May 30, 2013 | Craig Matsumoto |
Rackspace Hosting announced Thursday that it is making the Brocade Communications Systems Inc. Vyatta vRouter available in its hybrid cloud.

That puts a virtual router in customers' hands, but Rackspace is touting the vRouter's firewall abilities. Vyatta, recently acquired by Brocade, had broadened the vRouter to do a number of tricks over the years. In this case the Vyatta routers would connect a client's Web servers to, say, a bunch of databases in the cloud, acting as a firewall between the two.

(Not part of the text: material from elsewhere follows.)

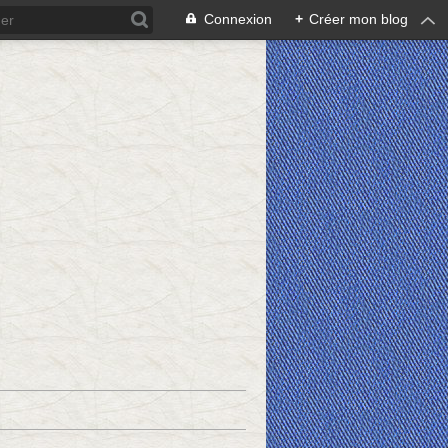
Connexion
+
Créer mon blog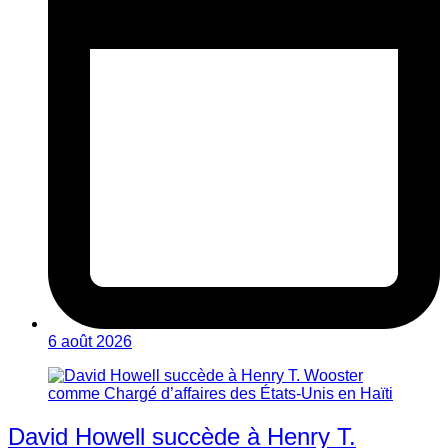
6 août 2026
David Howell succède à Henry T.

The vRouter is a software-based router that runs on server hardware, so it can do other things -- routing (duh) or acting as a virtual private network (VPN) gateway, for instance. The attraction to the firewall piece is that cloud customers previously had been building things like firewalls out of Linux components, says John Engates, Rackspace's CTO.

"You ended up having to write a lot of codes and firewall rules. It certainly was possible, but practical is another story," he says.

Rackspace is offering vRouters to a handful of customers at first, with a full rollout to take place in about a month.

Why this matters
The Vyatta acquisition gives Brocade a window into network functions virtualization (NFV) and, to some extent, software-defined networking (SDN).

Rackspace, already a Brocade customer and a fan of SDN (the company uses VMware Inc.'s Network Virtualization Platform (NVP), originally developed by Nicira), could be a noteworthy test case for using the virtual routers in the cloud.